The musical version of Craig Lucas’s play runs at South Coast Repertory.

Jonas Schwartz

Jonas Schwartz

| Los Angeles |

May 1, 2024

Chris McCarrell, Robert Knight, and Hannah Corneau appear in the world premiere of Prelude to a Kiss, the Musical at South Coast Rep.
(© Matt Gush/SCR)

Craig Lucas’s play Prelude to a Kiss is a fairy tale about the nature of true love and the insignificance of physical beauty. Now, Lucas, along with co-lyricist Sean Hartley and composer and co-lyricist Daniel Messé, has created a musicalized version that is making its world premiere at South Coast Repertory, where the original premiered in 1988. This time, the kiss is not magical.

Peter (Chris McCarrell) and Rita (Hannah Corneau) meet each other at a party and fall instantly in love. Both are quirky and both come with baggage. Rita is an anarchist who hasn’t slept since she was an adolescent, and Peter has serious trust issues after a disastrous childhood. Still, they’re made for each other, and they marry only weeks later. But at the wedding, an elderly stranger (Jonathan Gillard Daly) disrupts the couple’s nuptials and asks her for a kiss. After that kiss, Peter finds that Rita is not the woman he married.
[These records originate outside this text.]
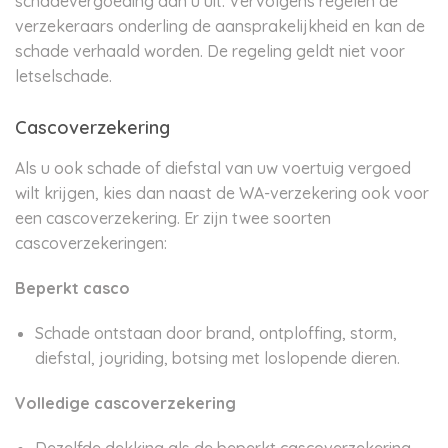
schadevergoeding aan u uit. Vervolgens regelen de
verzekeraars onderling de aansprakelijkheid en kan de
schade verhaald worden. De regeling geldt niet voor
letselschade.
Cascoverzekering
Als u ook schade of diefstal van uw voertuig vergoed
wilt krijgen, kies dan naast de WA-verzekering ook voor
een cascoverzekering. Er zijn twee soorten
cascoverzekeringen:
Beperkt casco
Schade ontstaan door brand, ontploffing, storm,
diefstal, joyriding, botsing met loslopende dieren.
Volledige cascoverzekering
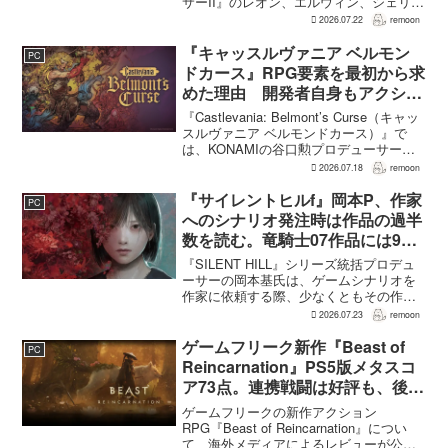
サーII』のレオン、エルウィン、シェリー
は、単なるファンサービスやゲスト出演
2026.07.22
remoon
にとどまらず、新たな物語で重要な役割
を担う。ファミ通のメールインタビュー
『キャッスルヴァニア ベルモン
PC
で本作のプロデューサ...
ドカース』RPG要素を最初から求
めた理由 開発者自身もアクショ
ンのつらさを実感
『Castlevania: Belmont’s Curse（キャッ
スルヴァニア ベルモンドカース）』で
は、KONAMIの谷口勲プロデューサー
が、レベルアップを含むRPG的システム
2026.07.18
remoon
を開発当初から入れるよう求めていた。
何度も挑戦すれば先へ進める...
『サイレントヒルf』岡本P、作家
PC
へのシナリオ発注時は作品の過半
数を読む。竜騎士07作品には9割
以上目を通す
『SILENT HILL』シリーズ統括プロデュ
ーサーの岡本基氏は、ゲームシナリオを
作家に依頼する際、少なくともその作家
の作品の過半数に目を通すという。作家
2026.07.23
remoon
への敬意に加え、得意・不得意を把握し
たうえで物語を任せるためだ。電ファミ
ゲームフリーク新作『Beast of
PC
ニコゲーマーが...
Reincarnation』PS5版メタスコ
ア73点。連携戦闘は好評も、後半
の“ボス再戦続き”には不満
ゲームフリークの新作アクション
RPG『Beast of Reincarnation』につい
て、海外メディアによるレビューが公開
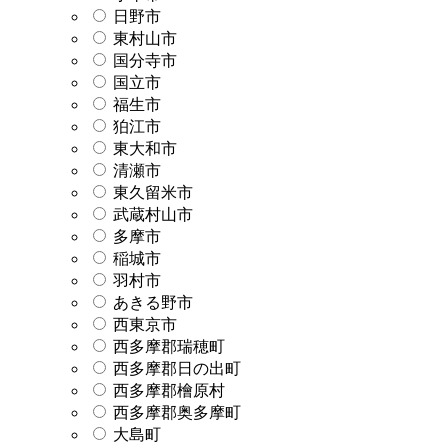
日野市
東村山市
国分寺市
国立市
福生市
狛江市
東大和市
清瀬市
東久留米市
武蔵村山市
多摩市
稲城市
羽村市
あきる野市
西東京市
西多摩郡瑞穂町
西多摩郡日の出町
西多摩郡檜原村
西多摩郡奥多摩町
大島町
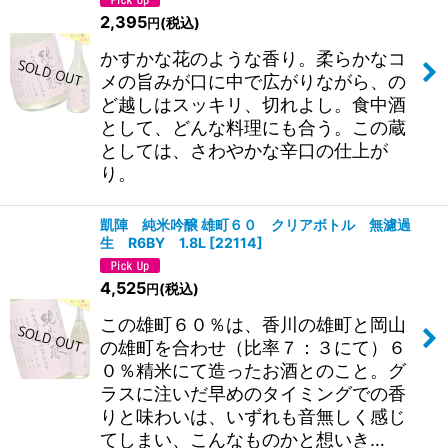
2,395
(税込)
円
かすかな花のような香り。柔らかなコ
メの旨みが口に中で広がりながら、の
ど越しはスッキリ、切れよし。食中酒
として、どんな料理にも合う。この蔵
としては、さわやかな辛口の仕上が
り。
凱陣 純米吟醸 雄町６０ クリアボトル 無濾過
生 R6BY 1.8L
[
22114
]
4,525
(税込)
円
この雄町６０％は、香川の雄町と岡山
の雄町を合わせ（比率７：３にて）６
０％精米にて造ったお酒とのこと。グ
ラスに注いだ早めのタイミングでの香
りと味わいは、いずれも音無しく感じ
てしまい、こんなものかと想いき…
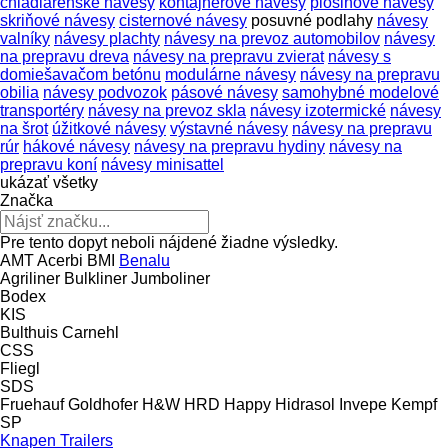
chladiarenské návesy
kontajnerové návesy
plošinové návěsy
skriňové návesy
cisternové návesy
posuvné podlahy
návesy
valníky
návesy plachty
návesy na prevoz automobilov
návesy
na prepravu dreva
návesy na prepravu zvierat
návesy s
domiešavačom betónu
modulárne návesy
návesy na prepravu
obilia
návesy podvozok
pásové návesy
samohybné modelové
transportéry
návesy na prevoz skla
návesy izotermické
návesy
na šrot
úžitkové návesy
výstavné návesy
návesy na prepravu
rúr
hákové návesy
návesy na prepravu hydiny
návesy na
prepravu koní
návesy minisattel
ukázať všetky
Značka
Pre tento dopyt neboli nájdené žiadne výsledky.
AMT
Acerbi
BMI
Benalu
Agriliner
Bulkliner
Jumboliner
Bodex
KIS
Bulthuis
Carnehl
CSS
Fliegl
SDS
Fruehauf
Goldhofer
H&W
HRD
Happy
Hidrasol
Invepe
Kempf
SP
Knapen Trailers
The original play is loaded with subtext, but it’s done so subtlety that all the components create magic. For the musical, Lucas’s libretto follows the beats of the original, but in the transition some subtext has become blatant and the nuances that made the original enchanting have been obliterated. Characters have been added to no purpose. For example, Rita’s best friend Angie questions Rita’s identity in Act 2 – a virtual repeat of Peter’s journey – and then inexplicably disappears.
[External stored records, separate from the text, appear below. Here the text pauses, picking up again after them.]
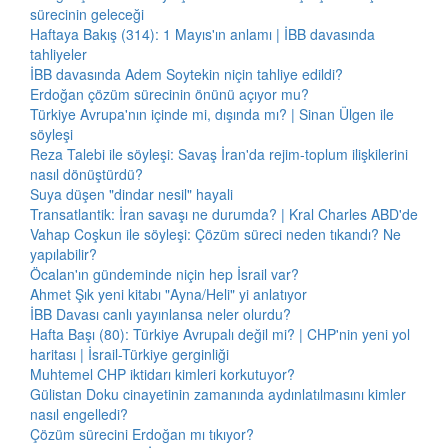
sürecinin geleceği
Haftaya Bakış (314): 1 Mayıs'ın anlamı | İBB davasında
tahliyeler
İBB davasında Adem Soytekin niçin tahliye edildi?
Erdoğan çözüm sürecinin önünü açıyor mu?
Türkiye Avrupa'nın içinde mi, dışında mı? | Sinan Ülgen ile
söyleşi
Reza Talebi ile söyleşi: Savaş İran'da rejim-toplum ilişkilerini
nasıl dönüştürdü?
Suya düşen "dindar nesil" hayali
Transatlantik: İran savaşı ne durumda? | Kral Charles ABD'de
Vahap Coşkun ile söyleşi: Çözüm süreci neden tıkandı? Ne
yapılabilir?
Öcalan'ın gündeminde niçin hep İsrail var?
Ahmet Şık yeni kitabı "Ayna/Heli" yi anlatıyor
İBB Davası canlı yayınlansa neler olurdu?
Hafta Başı (80): Türkiye Avrupalı değil mi? | CHP'nin yeni yol
haritası | İsrail-Türkiye gerginliği
Muhtemel CHP iktidarı kimleri korkutuyor?
Gülistan Doku cinayetinin zamanında aydınlatılmasını kimler
nasıl engelledi?
Çözüm sürecini Erdoğan mı tıkıyor?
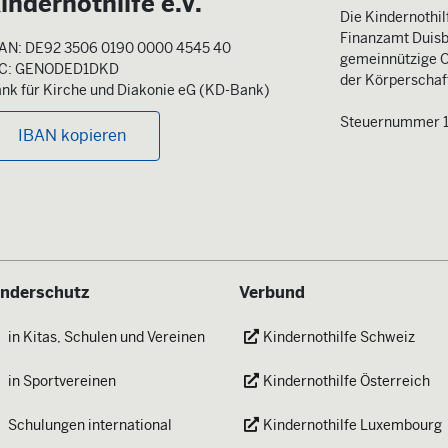
indernothilfe e.V.
Die Kindernothilf
Finanzamt Duisb
AN: DE92 3506 0190 0000 4545 40
gemeinnützige O
IC: GENODED1DKD
der Körperschaft
nk für Kirche und Diakonie eG (KD-Bank)
Steuernummer 
IBAN kopieren
inderschutz
Verbund
in Kitas, Schulen und Vereinen
Kindernothilfe Schweiz
in Sportvereinen
Kindernothilfe Österreich
Schulungen international
Kindernothilfe Luxembourg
The score doesn’t make a case for itself. The melodies are forgettable, and the lyrics are riddled with clichés. Though set in contemporary times, the music sounds like it’s from a different era. Messé borrows cleverly from a few genres for specialty songs, like rockabilly for Rita’s parents’ “Whatever My Little Girl Wants,” but most of the score harks back to the Lite FM of the ’80s.

Caroline Pernick, Bella Hicks, DeAnne Stewart, Hannah Corneau, and Karen Ziemba appear in the world premiere of Prelude to a Kiss, the Musical at South Coast Rep.
(© Matt Gush/SCR)

To make matters worse, McCarrell and Corneau’s lack of chemistry dispels any impact the love story could have on the audience. McCarrell strains his voice to hit the high notes. When Corneau and Gillard Daly go “Freaky Friday,” neither takes on each other’s mannerisms or cadences so you never believe they’ve actually switched bodies.
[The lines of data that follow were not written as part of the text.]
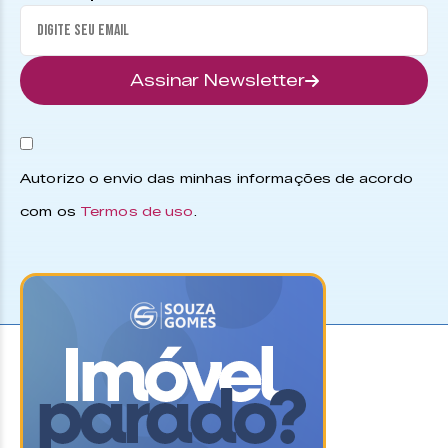
Assinar Newsletter
Autorizo o envio das minhas informações de acordo
com os
Termos de uso
.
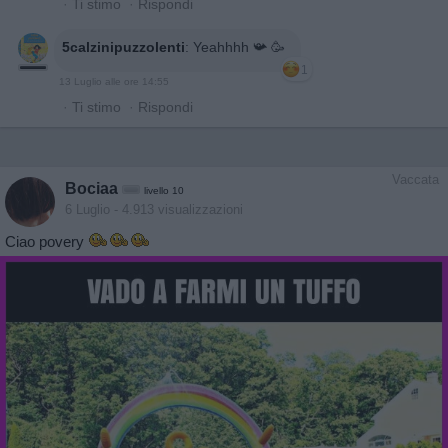
·
Ti stimo
·
Rispondi
5calzinipuzzolenti
:
Yeahhhh 📯 🥳
1
13 Luglio alle ore 14:55
·
Ti stimo
·
Rispondi
Vaccata
Bociaa
livello 10
6 Luglio
- 4.913 visualizzazioni
Ciao povery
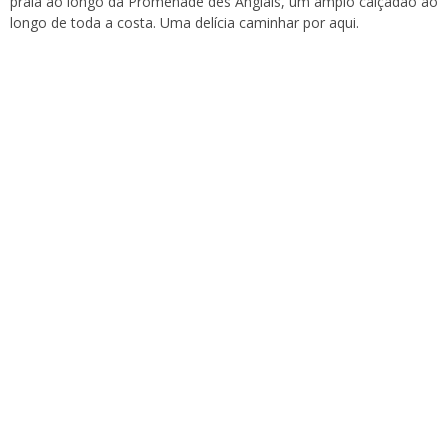
praia ao longo da Promenade des Anglais, um amplo calçadão ao
longo de toda a costa. Uma delícia caminhar por aqui.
DeAnne Stewart is quite good as Angie, but it’s a shame she’s not woven into the story more. Julie Garnyé, who plays the old man’s daughter, gives a lovely interpretation of the song “The Man He Used to Be.” Karen Ziemba is pure delight as Rita’s zany mother, but a Broadway star of that quality deserves more than a supporting role.

Director David Ivers doesn’t lift the already creaky material with stagecraft, and the choreography by Julia Rhoads is rambling and chaotic. Costume designers Linda Cho and Herin Kaputkin have an imaginative idea of breakaway costumes for the ensemble between the wedding and honeymoon scenes, but due to technical difficulties, the clothing refused to break away at the performance I attended.

Sadly, the musical fails to surprise us with anything new. At no point is one caught off-guard or charmed, and despite a tale as fanciful as Prelude to a Kiss, this musical fails to cast a spell.